Given exercise 1:
Answer these questions using the passage from 1 Samuel below:
(a) What instrument was David playing while Saul raved within his house?
(b) What position did Saul give David after removing him from his presence?
(c) According to the commentary that follows the verses, what did Saul's jealousy of David change?
Given exercise 2:
Copy the passage from 1 Samuel between "12 Saul was afraid" and "in leading them.", inclusive, and replace "army" with "troops".

Document:

⁂

1 Samuel 18:10-16

Saul Tries to Kill David

10 The next day an evil spirit from God rushed upon Saul, and he raved within his house, while David was playing the lyre, as he did day by day. Saul had his spear in his hand; 11and Saul threw the spear, for he thought, ‘I will pin David to the wall.’ But David eluded him twice.

12 Saul was afraid of David, because the Lord was with him but had departed from Saul. 13So Saul removed him from his presence, and made him a commander of a thousand; and David marched out and came in, leading the army. 14David had success in all his undertakings; for the Lord was with him. 15When Saul saw that he had great success, he stood in awe of him. 16But all Israel and Judah loved David; for it was he who marched out and came in leading them.

Jealousy destroys relationships. Saul’s jealousy of David changed the course of the nation of Israel. As a leader Saul failed.   Saul was focused on David’s work rather than focusing on his own responsibilities.  Saul was the king and had the right and responsibility to lead the army into victory.  When he gave up this responsibility he also gave up an opportunity to fully experience the power of God to propel him into his destiny.

⁂

Entries shown:

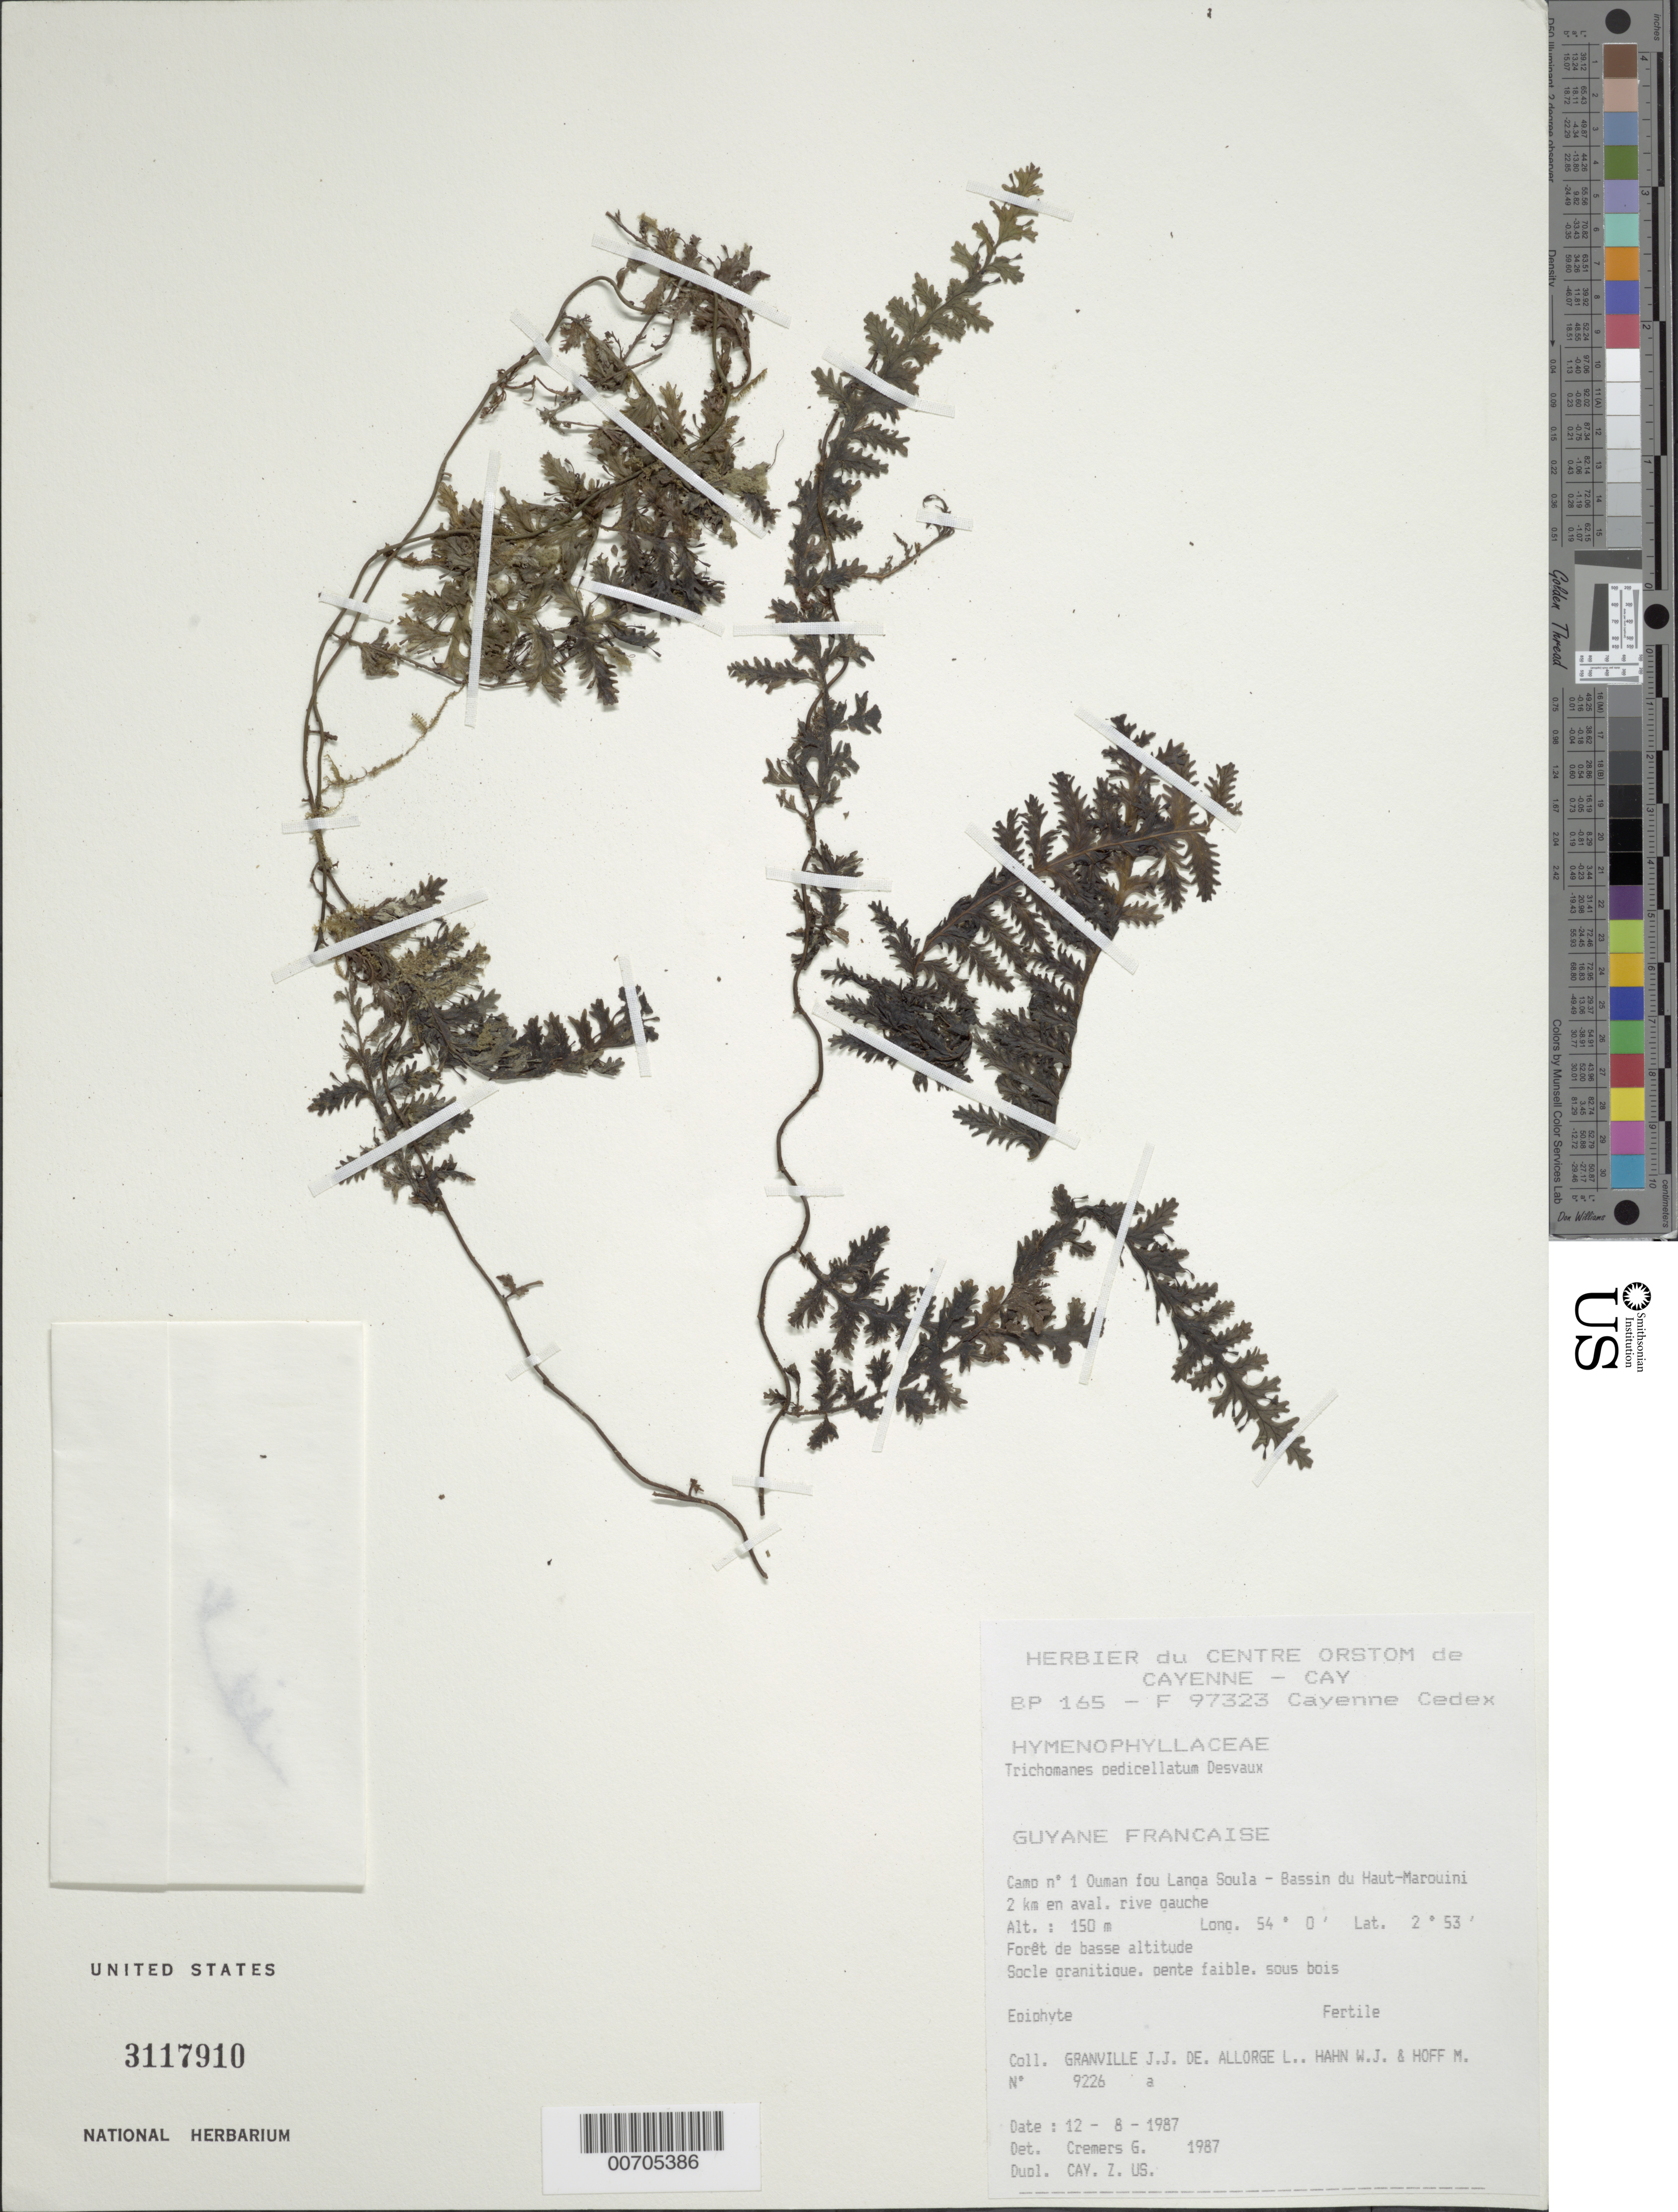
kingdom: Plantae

⁂

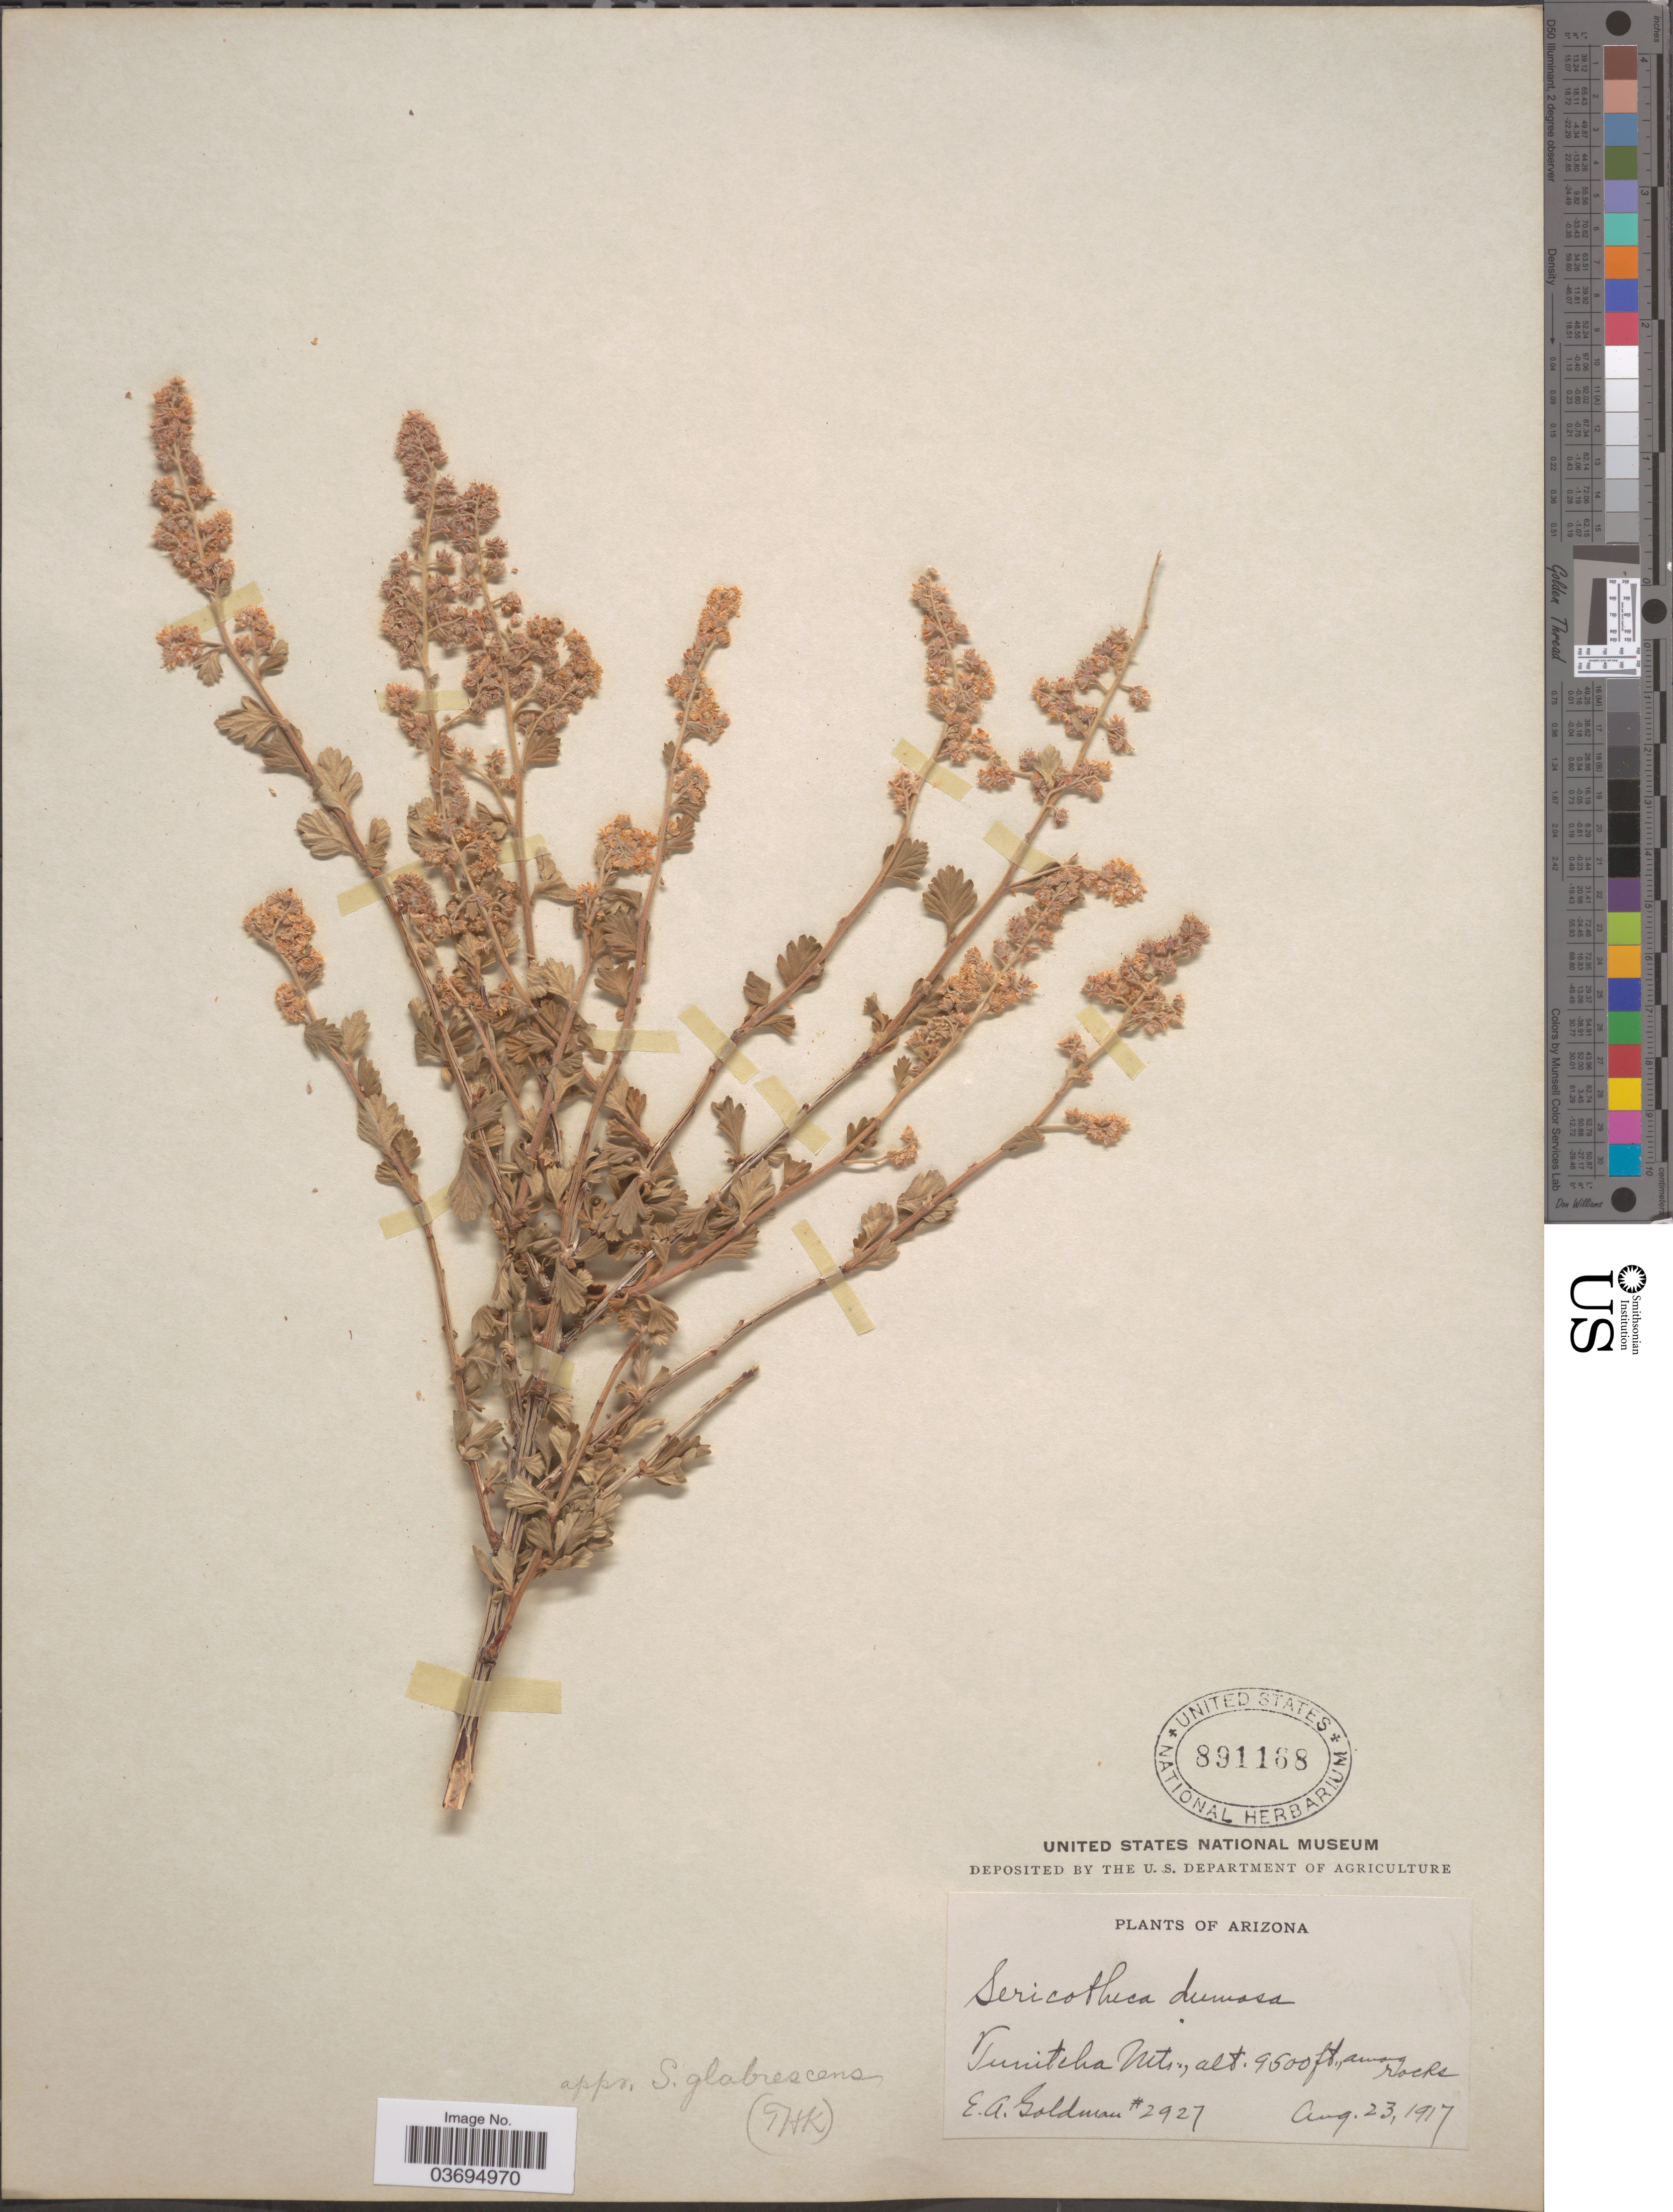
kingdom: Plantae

⁂

Full response 1:
(a) The lyre.
(b) A commander of a thousand.
(c) The course of the nation of Israel.

Full response 2:
12 Saul was afraid of David, because the Lord was with him but had departed from Saul. 13So Saul removed him from his presence, and made him a commander of a thousand; and David marched out and came in, leading the troops. 14David had success in all his undertakings; for the Lord was with him. 15When Saul saw that he had great success, he stood in awe of him. 16But all Israel and Judah loved David; for it was he who marched out and came in leading them.